Highlights & Insights¶
- A distinctive and far-reaching perspective: All prior multimodal work implicitly assumes that the complete-case subset is representative of the full population. ICYM2I is the first to formally characterize the fragility of this assumption. This is not a marginal issue—in high-stakes domains such as healthcare and autonomous driving, missingness is frequently correlated with critical factors, and the resulting bias can have serious consequences.
- Transfer of causal inference tools to multimodal learning: IPW is a classical tool in causal inference; this paper applies it elegantly to address the missingness problem in multimodal learning, representing a productive cross-domain methodological transfer.

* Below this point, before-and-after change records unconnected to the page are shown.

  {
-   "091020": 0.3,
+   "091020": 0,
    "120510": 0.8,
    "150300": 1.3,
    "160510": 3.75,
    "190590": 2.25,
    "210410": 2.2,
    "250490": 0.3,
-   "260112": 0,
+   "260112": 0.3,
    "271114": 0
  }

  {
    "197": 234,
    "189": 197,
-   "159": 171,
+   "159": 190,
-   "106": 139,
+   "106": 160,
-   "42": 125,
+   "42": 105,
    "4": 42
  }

- Distinguishing two fundamentally different modality missingness problems: (1) Target-environment missingness (the traditional problem: how to be robust to sensor failures at deployment) and (2) Source-environment missingness (the focus of this paper: how missingness in training data biases modality value estimation).
Limitations & Future Work¶
- The MAR assumption may not hold: If missingness depends on unobserved variables (MNAR), IPW cannot correct the bias. The paper discusses MNAR robustness in the appendix but acknowledges this limitation.

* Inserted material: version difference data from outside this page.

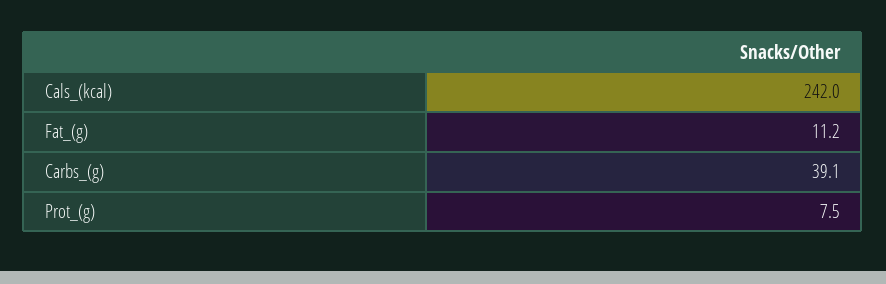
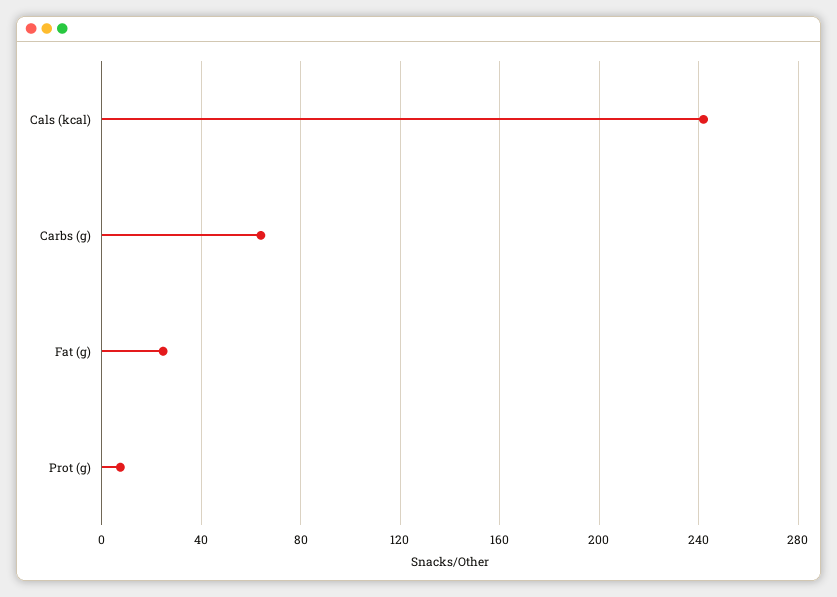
  {
    "Cals_(kcal)": 242,
-   "Fat_(g)": 11.2,
+   "Fat_(g)": 25,
-   "Carbs_(g)": 39.1,
+   "Carbs_(g)": 65,
    "Prot_(g)": 7.5
  }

- Accuracy of the missingness probability model is critical: IPW weights are derived from logistic regression estimates of missingness probability; inaccuracies in this model propagate into the correction.

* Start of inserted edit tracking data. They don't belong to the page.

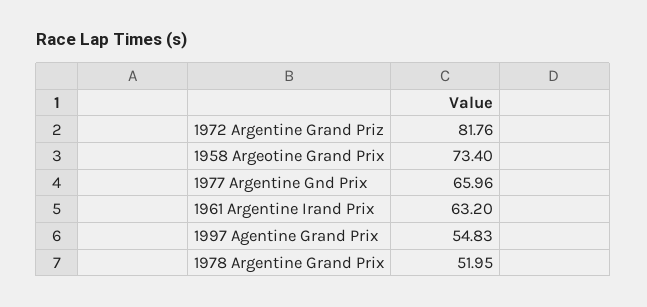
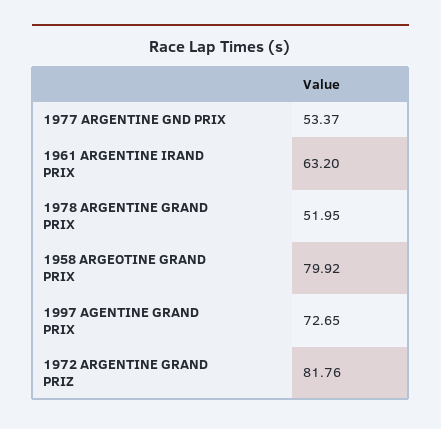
  {
    "1972 Argentine Grand Priz": 81.76,
-   "1958 Argeotine Grand Prix": 73.4,
+   "1958 Argeotine Grand Prix": 79.92,
-   "1977 Argentine Gnd Prix": 65.96,
+   "1977 Argentine Gnd Prix": 53.37,
    "1961 Argentine Irand Prix": 63.2,
-   "1997 Agentine Grand Prix": 54.83,
+   "1997 Agentine Grand Prix": 72.65,
    "1978 Argentine Grand Prix": 51.95
  }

- Extreme IPW weight instability: When the observation probability for certain samples is very low, IPW weights become very large, leading to high variance. The paper does not discuss stabilization strategies such as weight truncation.
- Limited experimental scale: Validation is primarily conducted on synthetic/semi-synthetic data and small-scale medical datasets; applicability to large-scale multimodal benchmarks remains to be demonstrated.
Related Work & Insights¶
- vs. standard multimodal robustness methods (e.g., imputation, knowledge distillation): These methods address the question of "how to maintain performance when modalities are missing at deployment," whereas ICYM2I targets the more fundamental question of "how source-data missingness biases our judgments about modality value."
- vs. PID decomposition methods (Liang et al. 2024a): PID decomposition implicitly assumes that the observed distribution equals the true distribution. ICYM2I demonstrates that this leads to severe bias under missingness and provides a principled correction.
- Practical implications for system design: When deciding whether to collect an expensive modality (e.g., biopsy in clinical settings), one cannot naively rely on ablation study conclusions drawn from retrospective data—missingness bias must first be corrected.
Rating¶
- Novelty: ⭐⭐⭐⭐⭐ First to formally characterize the multimodal missingness bias problem; distinctive perspective with broad implications.
- Experimental Thoroughness: ⭐⭐⭐ Experiments are relatively small-scale; validation on large multimodal benchmarks is lacking.
- Writing Quality: ⭐⭐⭐⭐⭐ Rigorous formalization; motivating examples (bit-logical operators) are intuitive and compelling.
- Value: ⭐⭐⭐⭐ Offers important guidance for multimodal evaluation practice, though broader empirical support is needed.